Ok, you have to be a little quick on this. I was thinking of replacing Winrar with 7zip as the essential unpackaging and packaging utility, but met with some opposition... wanted to settle the question, so just want to know which is the better of the two according to you.


----------



## Krow (Nov 9, 2009)

7zip is my favourite. It does the job better than WinRAR for me. For example, this PDF file of 400MB which was my magazine, had to be uploaded to share with DF members. So I zipped it first using winzip (.zip). Result = 121MB.

Next I RARed it with WinRAR. Result = 102MB. Then 7zip, in .7z format... Result 77MB.

Plus 7zip is totally free, so I am all for it. Although WinZIP has this zipx format which is great for photo compression. Blew away both rar and 7z for jpegs.


----------



## krishnandu.sarkar (Nov 9, 2009)

Yup agree with Krow.....7zip is better.....!!


----------



## techteen (Nov 9, 2009)

Winrar because it's more known and better than winzip.

Not many people know about 7zip yet.


----------



## rhitwick (Nov 9, 2009)

techteen said:


> Winrar because it's more known and better than winzip.
> 
> Not many people know about 7zip yet.


WOW!!!!

What a reason for not using Winrar!!!

Dude, u r in a tech forum, talk sensitive or u will be pwned badly


----------



## Krow (Nov 9, 2009)

techteen said:


> Winrar because it's more known and better than winzip.
> 
> Not many people know about 7zip yet.



Wow! Often the lesser known stuff proves to be better than what the majority uses. Besides, WinRAR is not better than WinZip in photo compression.

I would rather have the better stuff than the popular ones... Same as I hate most pop movies.
-----------------------------------------
Posted again:
-----------------------------------------
Besides, WinRAR is a non-free utility. 7zip is completely free.

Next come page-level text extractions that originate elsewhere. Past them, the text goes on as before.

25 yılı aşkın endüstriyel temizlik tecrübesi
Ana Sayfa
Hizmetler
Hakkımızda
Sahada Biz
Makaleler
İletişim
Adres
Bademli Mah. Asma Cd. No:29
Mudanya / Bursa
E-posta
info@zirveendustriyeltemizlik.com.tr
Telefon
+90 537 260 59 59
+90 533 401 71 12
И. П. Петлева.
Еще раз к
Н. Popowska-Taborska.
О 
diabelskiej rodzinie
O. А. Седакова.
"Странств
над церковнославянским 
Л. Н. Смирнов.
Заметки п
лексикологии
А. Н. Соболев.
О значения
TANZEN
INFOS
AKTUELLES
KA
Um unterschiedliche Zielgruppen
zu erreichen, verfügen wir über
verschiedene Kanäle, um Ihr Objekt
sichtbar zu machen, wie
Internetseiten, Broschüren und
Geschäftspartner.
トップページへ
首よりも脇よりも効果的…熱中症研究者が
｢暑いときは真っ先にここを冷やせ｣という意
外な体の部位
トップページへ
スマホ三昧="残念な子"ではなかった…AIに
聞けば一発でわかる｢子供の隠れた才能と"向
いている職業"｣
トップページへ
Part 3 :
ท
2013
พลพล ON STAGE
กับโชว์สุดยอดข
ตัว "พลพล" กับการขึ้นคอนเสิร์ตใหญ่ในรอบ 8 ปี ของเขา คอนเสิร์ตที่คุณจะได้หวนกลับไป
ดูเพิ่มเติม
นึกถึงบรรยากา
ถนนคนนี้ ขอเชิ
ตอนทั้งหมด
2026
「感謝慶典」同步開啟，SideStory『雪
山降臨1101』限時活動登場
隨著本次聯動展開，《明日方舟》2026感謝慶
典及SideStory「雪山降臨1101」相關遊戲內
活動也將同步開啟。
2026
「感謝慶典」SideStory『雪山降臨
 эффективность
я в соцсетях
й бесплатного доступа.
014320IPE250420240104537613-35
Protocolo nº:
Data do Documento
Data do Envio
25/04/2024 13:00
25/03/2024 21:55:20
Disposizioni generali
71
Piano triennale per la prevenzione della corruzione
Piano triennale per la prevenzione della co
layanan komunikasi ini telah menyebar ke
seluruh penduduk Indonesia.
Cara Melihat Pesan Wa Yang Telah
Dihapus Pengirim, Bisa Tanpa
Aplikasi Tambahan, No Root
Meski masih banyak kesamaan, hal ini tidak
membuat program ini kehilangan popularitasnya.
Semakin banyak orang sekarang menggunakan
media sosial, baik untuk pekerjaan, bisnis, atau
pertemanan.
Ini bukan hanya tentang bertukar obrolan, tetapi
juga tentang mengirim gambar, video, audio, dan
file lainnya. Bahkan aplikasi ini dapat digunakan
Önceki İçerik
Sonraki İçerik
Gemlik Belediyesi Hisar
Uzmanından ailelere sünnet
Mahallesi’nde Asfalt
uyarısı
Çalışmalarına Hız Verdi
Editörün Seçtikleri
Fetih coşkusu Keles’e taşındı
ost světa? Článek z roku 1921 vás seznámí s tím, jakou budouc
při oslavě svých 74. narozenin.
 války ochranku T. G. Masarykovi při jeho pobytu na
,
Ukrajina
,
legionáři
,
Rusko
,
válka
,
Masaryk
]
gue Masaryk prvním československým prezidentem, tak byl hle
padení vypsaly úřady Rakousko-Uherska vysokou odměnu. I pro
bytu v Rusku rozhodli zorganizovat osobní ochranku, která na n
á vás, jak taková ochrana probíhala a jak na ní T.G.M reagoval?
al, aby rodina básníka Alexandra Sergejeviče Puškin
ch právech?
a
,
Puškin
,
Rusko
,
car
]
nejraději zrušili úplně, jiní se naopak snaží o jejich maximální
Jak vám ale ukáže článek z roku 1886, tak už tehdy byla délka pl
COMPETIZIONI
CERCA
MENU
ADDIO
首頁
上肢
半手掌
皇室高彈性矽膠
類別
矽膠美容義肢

I would request the x64 build of 7zip for win and lin.


----------



## puneetgarg (Nov 9, 2009)

mine vote too goes to 7zip....the greatest part..its a freeware


----------



## krishnandu.sarkar (Nov 9, 2009)

Ya WinRAR is not free

Whereas 7zip is much more better than both WinRAR and Winzip.


----------



## Anorion (Nov 10, 2009)

Thank you everyone, including techteen. We are replacing 7zip as the essential archiving software.


----------